Peu à peu, je me suis laissée emporter par le projet stimulant d’écrire la première biographie complète à son sujet. Dans La Ferveur et le Doute, j’ai déroulé le fil de sa vie selon les deux principales lignes de force de son tempérament : celles qui ont fait de lui un créateur fervent et acharné, mais perpétuellement miné par l’insécurité et le doute. Il s’agissait de montrer la vie d’un homme qui inventait une dramaturgie, qui révolutionnait l’imaginaire collectif canadien-français, mais pour qui la quête de reconnaissance a constitué le drame intime de sa vie.

La fin du 20e siècle fut donc fertile en naissances, depuis les deux tomes de la biographie de mon grand-père jusqu’à mes trois enfants. Puis, après deux courtes biographies romancées (Gratien Gélinas et Justine Lacoste-Beaubien), j’ai tenté de fusionner à mon amour pour les photographies anciennes, qui suscitent un éveil à la science historique comme peu d’ouvrages savants peuvent le faire, avec mon désir de mettre les richesses et les enseignements du passé à la portée du grand public. Depuis, j’ai engendré trois albums illustrés. Quartiers ouvriers d’autrefois, 1850-1950, raconte en images l’industrialisation des villes de Sherbrooke, Québec et Montréal, passage tumultueux entre l’ancienne société agricole et le monde contemporain. Ensuite, l’idée de Femmes de lumière : Les religieuses québécoises avant la Révolution tranquille m’est venue au cours de mes recherches sur l’histoire de la toute puissante religion catholique au Québec. Il était impossible de nier l’importance passée des religieuses, comme nous avons eu tendance à le faire depuis la fin de la « grande noirceur ». Dans cette veine, j’ai voulu recréer le Québec sous le régime de terreur fondé sur la peur du péché et de l’enfer : c’est ce que dévoile Les années pieuses, 1860-1970.

• Données fournies:
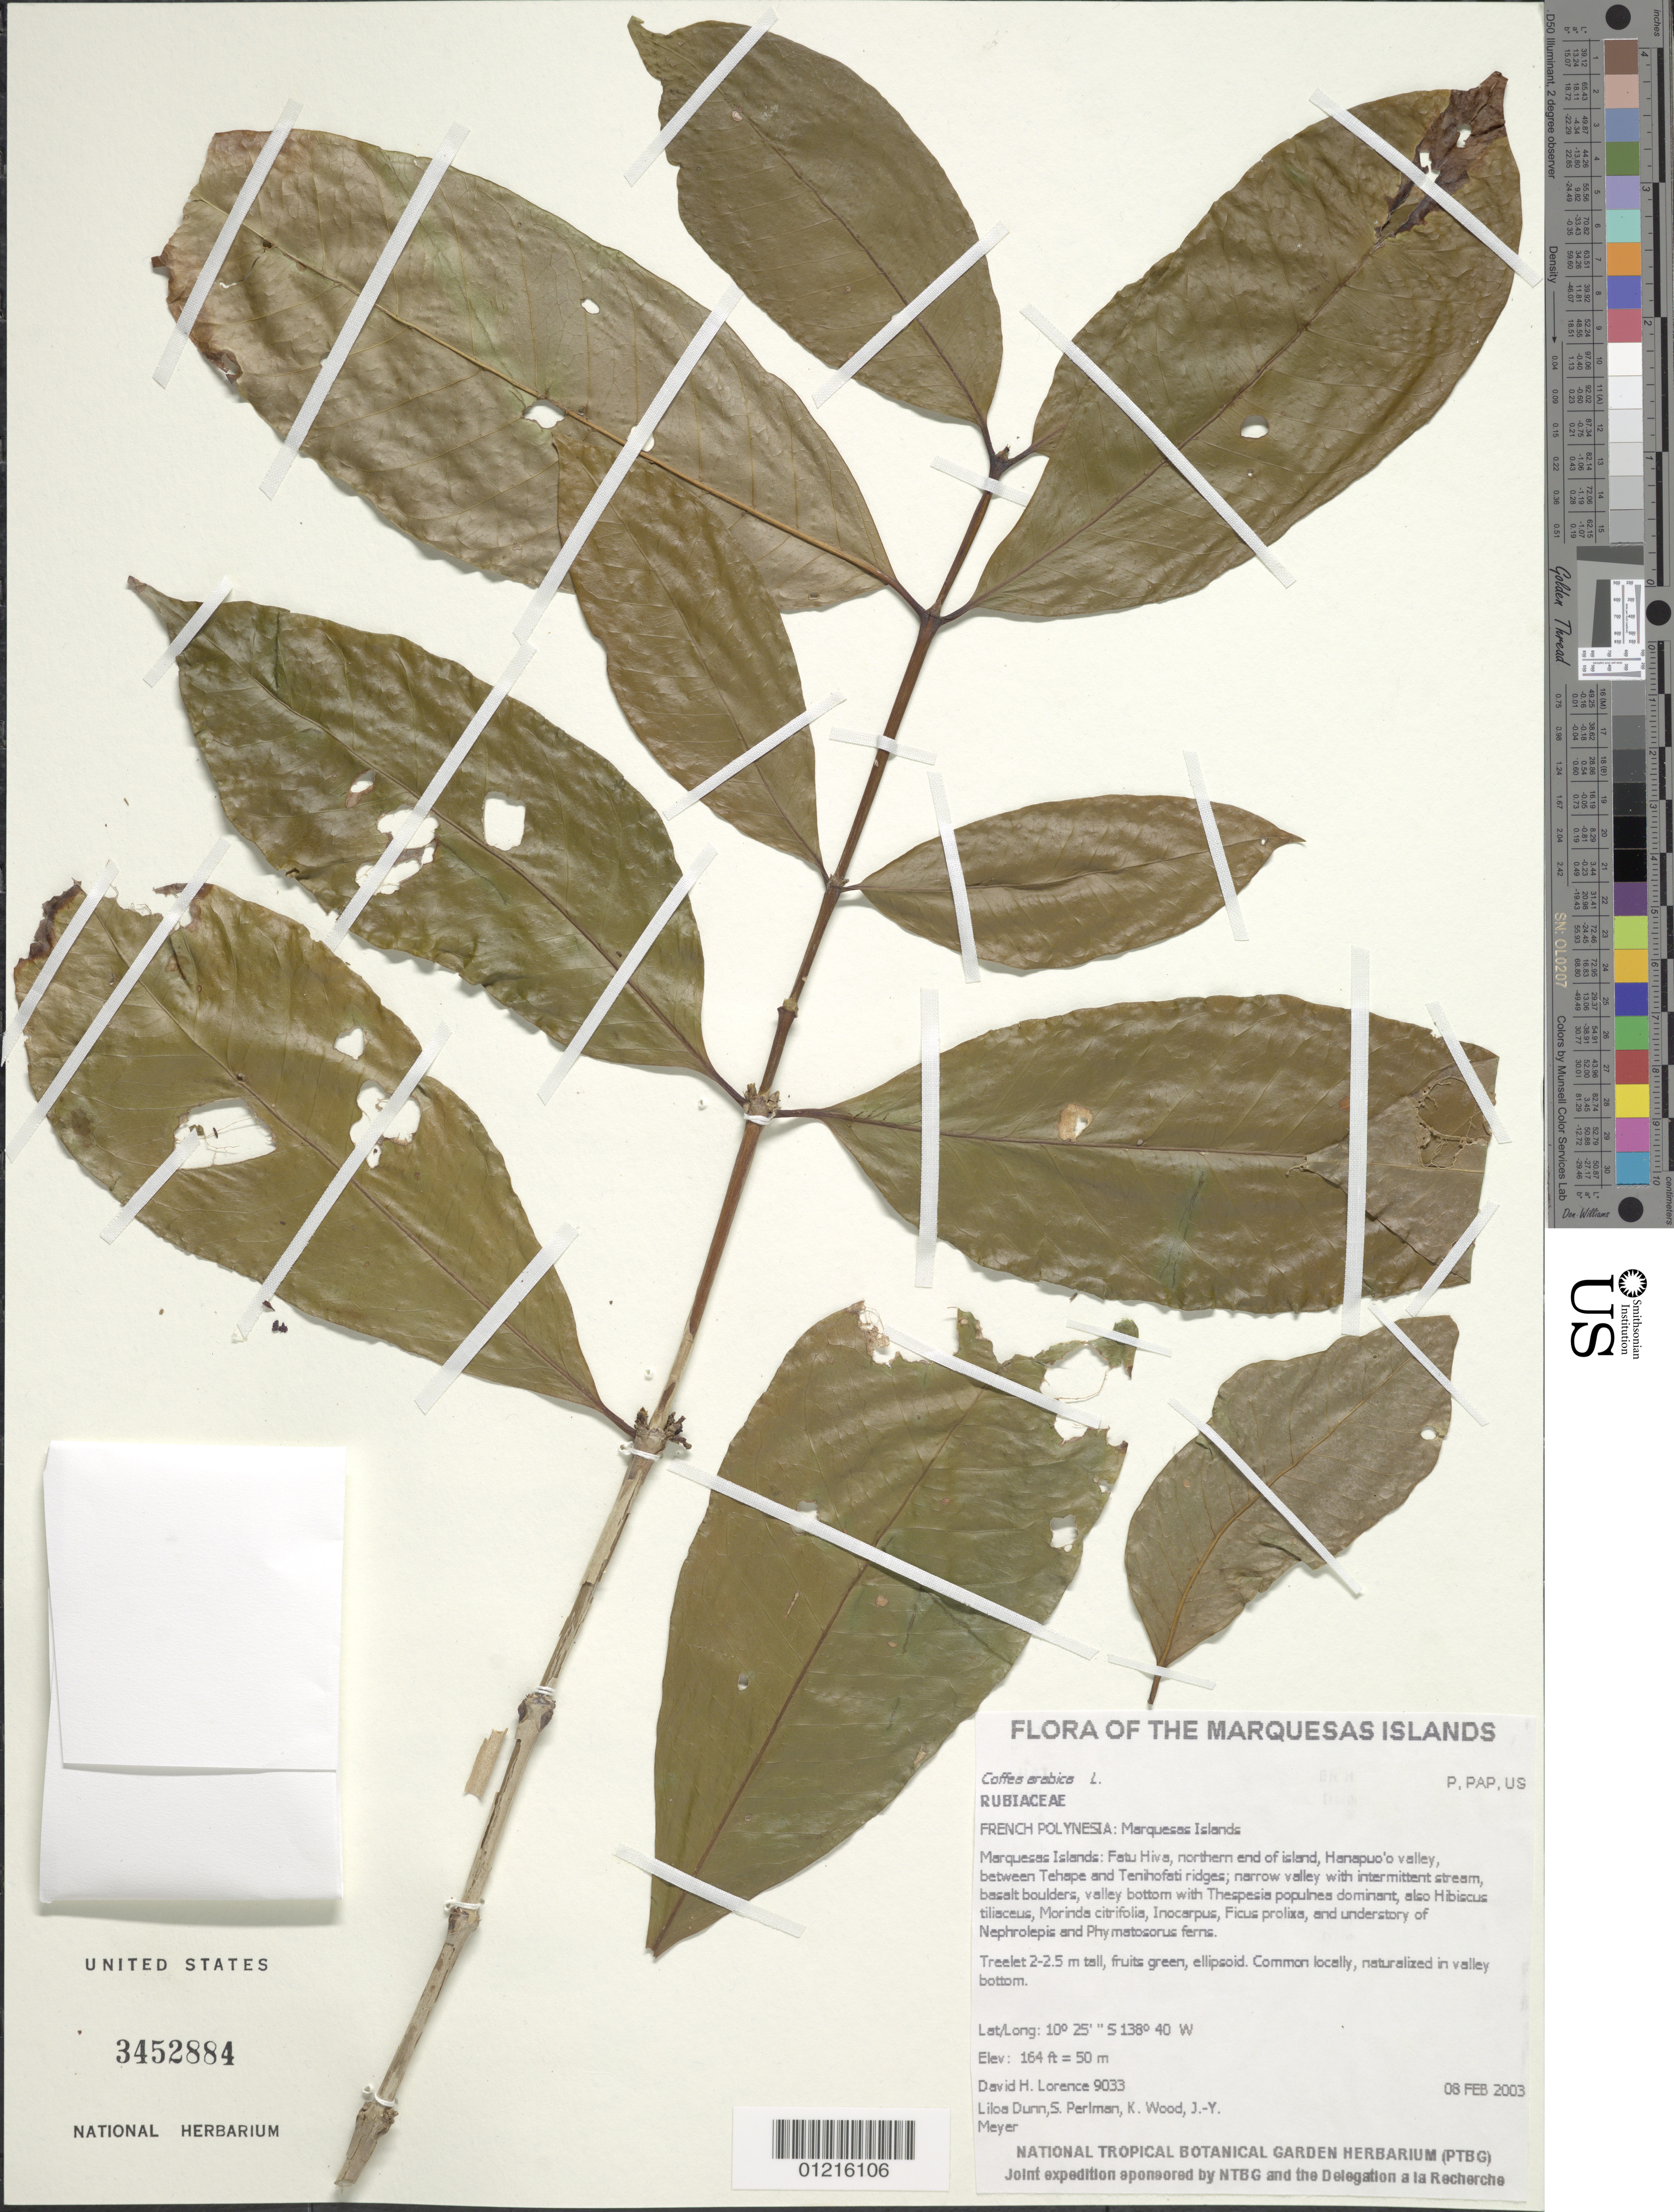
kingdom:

• Énoncé: Recopiez la partie de l'extrait qui s'ouvre sur les mots contenant « Peu à peu, je » et se ferme sur « intime de sa vie. », en substituant « obstiné » à « acharné ». Les données ci-dessus forment un ensemble à part, sans lien avec l'extrait.

• Réponse:
Peu à peu, je me suis laissée emporter par le projet stimulant d’écrire la première biographie complète à son sujet. Dans La Ferveur et le Doute, j’ai déroulé le fil de sa vie selon les deux principales lignes de force de son tempérament : celles qui ont fait de lui un créateur fervent et obstiné, mais perpétuellement miné par l’insécurité et le doute. Il s’agissait de montrer la vie d’un homme qui inventait une dramaturgie, qui révolutionnait l’imaginaire collectif canadien-français, mais pour qui la quête de reconnaissance a constitué le drame intime de sa vie.